Ok, since they say "play" they probably just treat the play after the offensive rebound as a new play but are not focusing on offensive rebounding directly. TOs are in it, at least TOs that happen after you can categorize the type of play being run.

Right. I assume "REB" plays are tip-ins and basically any play that occurs immediately without resetting the offense in the halfcourt scheme.

Does this model based on Synergy data essentially ignore the factors of turnovers and offensive rebounds? I am sure if Synergy is rolling that information into the reported PPP data or not.

This is all I know, they say, "Plays ending in FGA, TO, and FTs".

I only went with the stats I could find in the above tables... "for the offense + defense comparison". I just went with the listed / most important stats in order from the regressions earlier for the offense-offense comparison and defense comparison.

Record of better 2nd round team on their Offense + opp. Defense comparison (recognizing negative is better for the defense): PPP 3-1 SDPPP 2-2 MODEL 4-0 SPOTPPPI 4-0 POSTPPPI 2-2 TRANSPPPI 3-1 OTHERPPPI 3-1 REBPPPI 0-4 TRANSRATE 2-2

Thanks, for running this. Kind of interesting that the model outpredicted PPP, itself. Are you planning to check first round? If not, I can do it.

I wasn't planning on checking first round, so feel free. The 3rd and 4th rounds will be most interesting to me to check back on and see, especially if you want to do it . I only went with the stats I could find in the above tables.

In the first round, teams went 5-3 if they had the advantage according to the model. The only pattern I can see is that all the teams that were >2 SD units better than their opponent won (DAL, CHI, MIA, BOS). ORL was 1.91 SD unit better than ATL, but they lost. SAS was 0.8 SD units better than Memphis. DEN was 0.3 SD units better than OKC. It's only 8 matchups, so hardly enough to make a rule yet.

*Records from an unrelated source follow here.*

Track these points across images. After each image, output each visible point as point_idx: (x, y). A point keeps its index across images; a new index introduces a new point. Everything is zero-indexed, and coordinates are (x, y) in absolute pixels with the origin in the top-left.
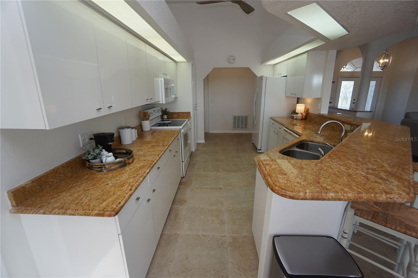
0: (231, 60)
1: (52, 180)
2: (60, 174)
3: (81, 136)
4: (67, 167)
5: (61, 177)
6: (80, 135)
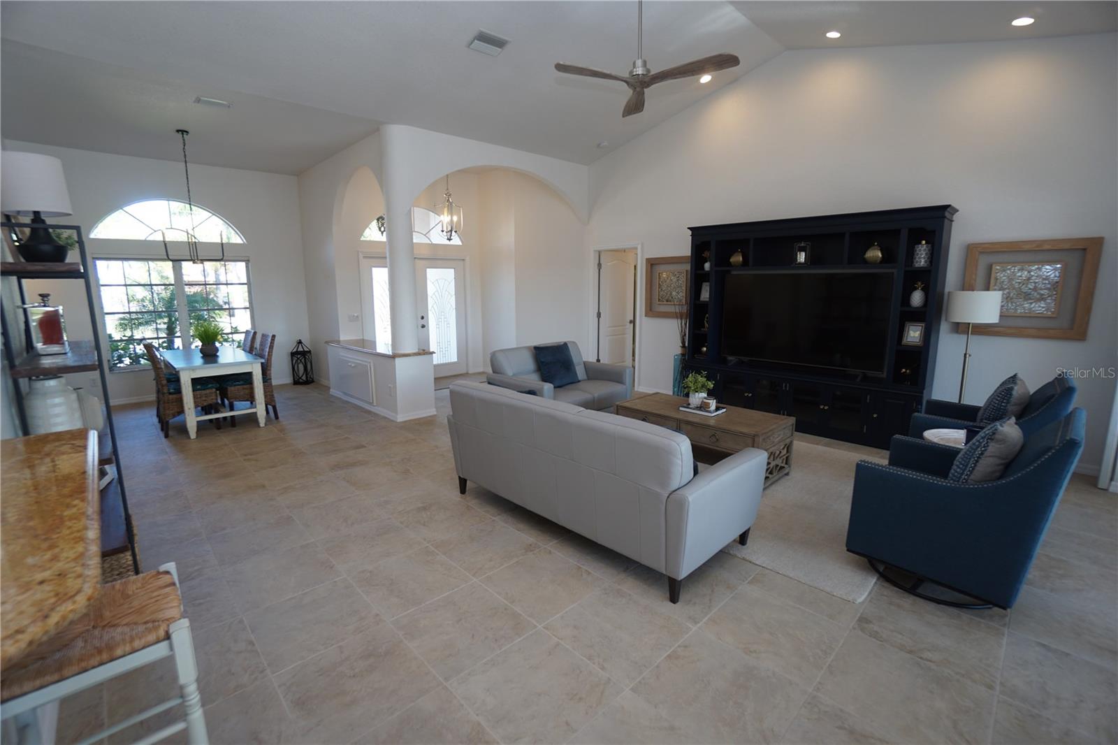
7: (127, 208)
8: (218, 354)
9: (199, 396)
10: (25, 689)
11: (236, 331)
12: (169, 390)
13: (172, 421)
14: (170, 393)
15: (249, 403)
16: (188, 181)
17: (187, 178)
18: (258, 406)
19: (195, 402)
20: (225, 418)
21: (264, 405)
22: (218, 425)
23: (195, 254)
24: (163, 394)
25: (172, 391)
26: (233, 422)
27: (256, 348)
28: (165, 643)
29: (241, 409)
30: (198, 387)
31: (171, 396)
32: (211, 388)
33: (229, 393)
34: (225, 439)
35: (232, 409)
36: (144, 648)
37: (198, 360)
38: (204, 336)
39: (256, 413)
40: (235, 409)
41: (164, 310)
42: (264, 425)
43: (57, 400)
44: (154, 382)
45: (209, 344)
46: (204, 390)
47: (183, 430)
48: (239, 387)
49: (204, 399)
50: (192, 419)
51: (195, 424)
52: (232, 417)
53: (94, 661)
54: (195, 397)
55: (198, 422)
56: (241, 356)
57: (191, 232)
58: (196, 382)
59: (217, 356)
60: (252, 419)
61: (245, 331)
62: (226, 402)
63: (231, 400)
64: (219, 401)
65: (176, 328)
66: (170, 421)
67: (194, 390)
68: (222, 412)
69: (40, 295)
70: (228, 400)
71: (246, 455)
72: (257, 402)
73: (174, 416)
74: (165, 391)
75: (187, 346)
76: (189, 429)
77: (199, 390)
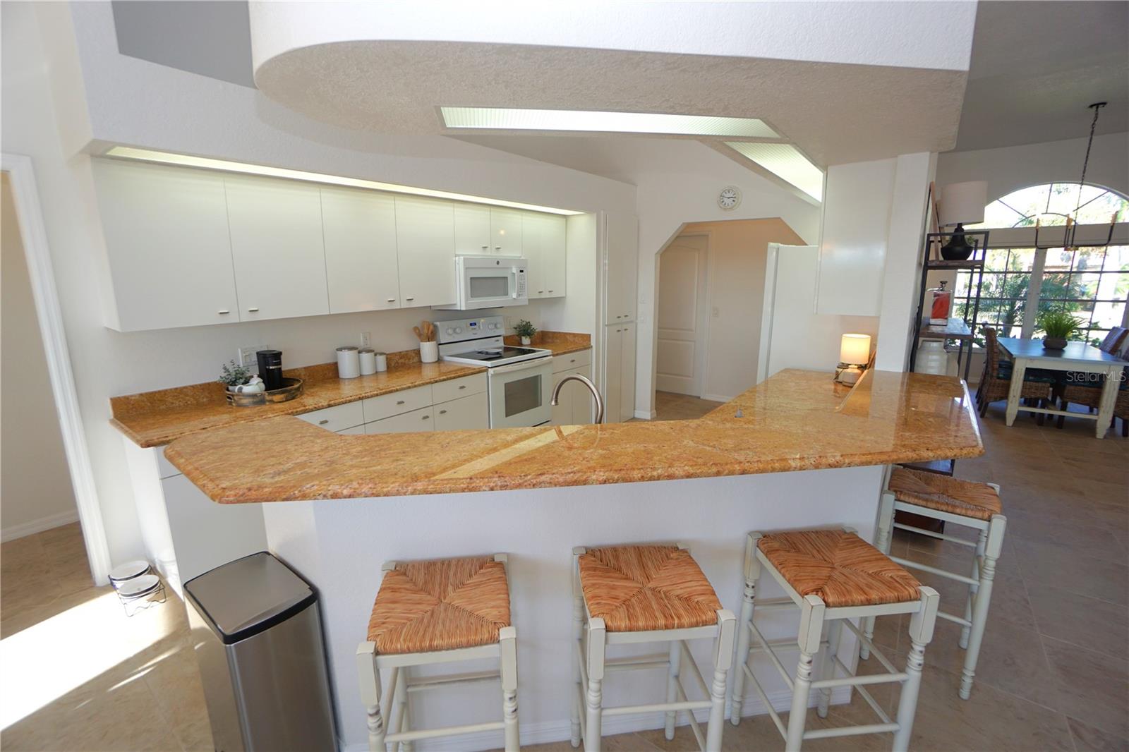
0: (725, 200)
1: (171, 401)
2: (187, 395)
3: (242, 351)
4: (203, 389)
5: (189, 400)
6: (239, 350)
7: (1005, 199)
8: (1064, 349)
9: (1028, 387)
10: (907, 499)
11: (1094, 327)
12: (998, 374)
13: (992, 404)
14: (999, 378)
15: (1088, 407)
16: (1086, 161)
17: (1087, 157)
18: (1101, 414)
19: (1022, 392)
20: (1051, 416)
21: (1111, 416)
22: (1041, 421)
23: (1070, 239)
24: (992, 376)
25: (1001, 376)
26: (1060, 423)
27: (1120, 351)
28: (986, 523)
29: (1076, 412)
30: (1031, 378)
31: (998, 380)
32: (1045, 382)
33: (1066, 392)
34: (1045, 437)
35: (1064, 408)
36: (972, 517)
37: (1038, 351)
38: (1053, 328)
39: (1096, 421)
40: (1068, 409)
41: (1009, 297)
42: (1102, 437)
43: (935, 357)
44: (985, 365)
45: (1056, 336)
46: (1036, 382)
47: (1001, 416)
48: (1082, 388)
49: (1033, 390)
50: (1013, 406)
51: (1016, 413)
52: (1061, 417)
53: (944, 508)
54: (1024, 387)
55: (1019, 412)
56: (1095, 354)
57: (1072, 216)
58: (1029, 372)
59: (1063, 351)
60: (1088, 428)
61: (1111, 328)
62: (1058, 401)
63: (1066, 400)
64: (1050, 398)
65: (1016, 316)
66: (990, 404)
67: (1025, 380)
68: (1050, 409)
69: (941, 282)
70: (1061, 398)
71: (1067, 459)
72: (1102, 409)
73: (996, 400)
74: (995, 374)
75: (1026, 336)
76: (1007, 416)
77: (1030, 381)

And in the second round, obviously no team was >2 SD units better.

But maybe I should have done crosses of them instead of like with like comparisons.

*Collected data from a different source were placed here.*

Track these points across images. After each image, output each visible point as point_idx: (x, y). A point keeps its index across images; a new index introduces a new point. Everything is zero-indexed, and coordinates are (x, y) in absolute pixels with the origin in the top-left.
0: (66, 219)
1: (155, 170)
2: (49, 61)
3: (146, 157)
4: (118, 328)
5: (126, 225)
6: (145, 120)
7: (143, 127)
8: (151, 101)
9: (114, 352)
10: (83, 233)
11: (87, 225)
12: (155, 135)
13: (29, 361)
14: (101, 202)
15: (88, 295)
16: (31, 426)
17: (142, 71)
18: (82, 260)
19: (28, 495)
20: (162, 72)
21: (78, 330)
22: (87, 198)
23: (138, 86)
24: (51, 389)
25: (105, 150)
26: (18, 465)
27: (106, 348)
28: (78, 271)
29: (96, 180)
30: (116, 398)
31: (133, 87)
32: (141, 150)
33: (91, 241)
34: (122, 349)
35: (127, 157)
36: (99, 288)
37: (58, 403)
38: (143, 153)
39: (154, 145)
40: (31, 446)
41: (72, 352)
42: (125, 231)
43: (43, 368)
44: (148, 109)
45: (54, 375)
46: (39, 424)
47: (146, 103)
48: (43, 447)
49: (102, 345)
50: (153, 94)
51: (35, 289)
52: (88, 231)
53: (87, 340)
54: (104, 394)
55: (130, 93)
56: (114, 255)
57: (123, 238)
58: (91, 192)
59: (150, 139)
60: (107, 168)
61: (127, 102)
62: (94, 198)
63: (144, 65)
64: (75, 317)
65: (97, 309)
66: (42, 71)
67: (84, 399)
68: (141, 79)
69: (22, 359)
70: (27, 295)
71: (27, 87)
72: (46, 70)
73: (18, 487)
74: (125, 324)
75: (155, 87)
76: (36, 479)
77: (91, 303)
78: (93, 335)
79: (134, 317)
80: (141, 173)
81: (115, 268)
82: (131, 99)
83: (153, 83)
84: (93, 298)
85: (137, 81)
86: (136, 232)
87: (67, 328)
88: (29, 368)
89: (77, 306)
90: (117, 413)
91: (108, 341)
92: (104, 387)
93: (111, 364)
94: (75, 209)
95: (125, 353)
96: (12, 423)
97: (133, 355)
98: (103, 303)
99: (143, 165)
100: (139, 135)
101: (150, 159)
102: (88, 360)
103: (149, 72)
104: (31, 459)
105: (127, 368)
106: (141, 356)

For defense: SPOTPPPI 2-2 POSTPPPI 1-3 BALLPPPI 2W- 1 tie - 1L TRANSPPPI 2-2 OTHERPPPI 1W- 1 tie - 1L ISOPPPI 2W- 1 tie - 1L REBPPPI 2-2 Looks like offensive superiority predicted the second round better. TRANSRATE 2-2

Second round W-L results of the better team in that second round match- up on the following offensive stats: SPOTPPPI 3W-1L REBPPPI 0-4 TRANSPPPI 4-0 TRANSRATE 3-1 ISOPPPI 3W-1 tie POSTPPPI 1-3 OTHERPPPI 3-1 ISORATE 2-2

Yeah, I didn't expect the public version would, but I would hope that the pro version teams use have them, or will, or that they track that themselves. When I wrote "scrabbles", I mean "scramble", but scrabbles might capture the idea of making something out of the situation fairly well, by accident.

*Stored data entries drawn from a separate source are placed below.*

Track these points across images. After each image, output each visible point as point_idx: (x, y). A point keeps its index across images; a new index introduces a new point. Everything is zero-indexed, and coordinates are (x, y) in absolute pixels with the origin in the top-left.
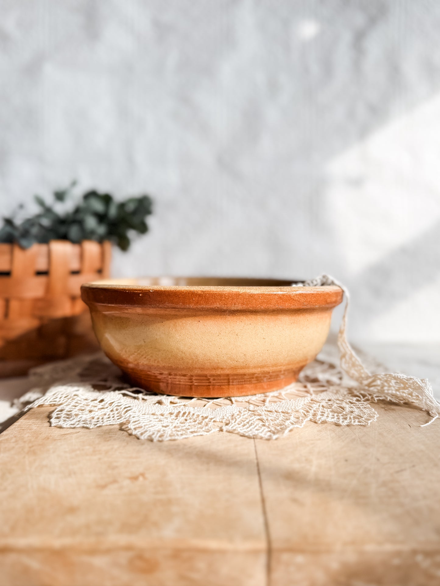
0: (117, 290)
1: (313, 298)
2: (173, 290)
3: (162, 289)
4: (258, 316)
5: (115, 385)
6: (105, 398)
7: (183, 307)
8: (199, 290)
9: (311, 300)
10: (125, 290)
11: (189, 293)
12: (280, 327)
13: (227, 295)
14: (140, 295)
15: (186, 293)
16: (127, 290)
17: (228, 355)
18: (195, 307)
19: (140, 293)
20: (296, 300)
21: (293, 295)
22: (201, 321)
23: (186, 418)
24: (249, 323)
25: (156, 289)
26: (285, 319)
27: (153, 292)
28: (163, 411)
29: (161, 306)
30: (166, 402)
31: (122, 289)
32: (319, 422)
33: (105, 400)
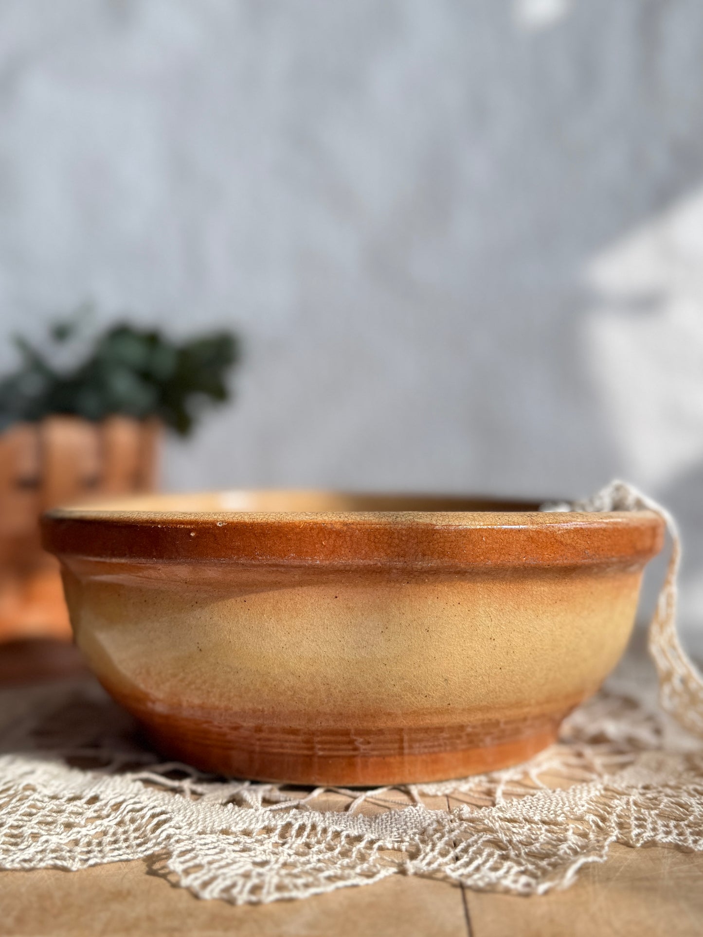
0: (133, 522)
1: (607, 540)
2: (273, 520)
3: (247, 520)
4: (478, 585)
5: (122, 757)
6: (101, 792)
7: (297, 563)
8: (337, 521)
9: (602, 544)
10: (153, 522)
11: (312, 529)
12: (530, 611)
13: (404, 532)
14: (192, 534)
15: (305, 528)
16: (158, 523)
17: (406, 681)
18: (327, 562)
19: (190, 531)
20: (567, 545)
21: (560, 532)
22: (340, 597)
23: (308, 840)
24: (457, 600)
25: (231, 520)
26: (542, 589)
27: (224, 528)
28: (247, 824)
29: (242, 561)
30: (252, 799)
31: (147, 522)
32: (639, 845)
33: (101, 797)
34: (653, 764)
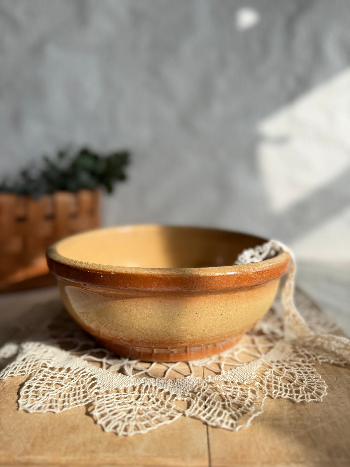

I was waiting back a bit, but thanks for the spreadsheets and now the regressions too. I think I agree with your main conclusion but I will have to spend more time with the detail to decide what lesson(s) to take from it all. One initial thing I wonder about is the average time of shot by play / shot type and the distribution of the times. Which of these play / shots besides transition are more often in early offense and which of these is more often in late offense? Late offense often becomes a scrabbles for any kind of decent shot or even pass the hot potato to avoid hurting individual stats and taking blame. Does the Synergy data give time of shots? How much of the variation in efficiency between play / shot types might be associated with or due to time of shot? If one had the Synergy play by play database available to query one could look at various play sequencing questions, something I have been curious about for some time but without having the database or time to pursue it. There would probably be both simple and advanced techniques that could be applied to analyze this data. I wonder how much and how well teams have investigated play sequencing to date and learned from it and even sequencing of actions towards a certain type of shot outcome within single possessions. And how successful they have been to change the behavior of Coaches and players based on those findings.

The data I am using do not have those times, unfortunately.

I am guessing that "Other" includes desperation shots, judging from the abysmal results.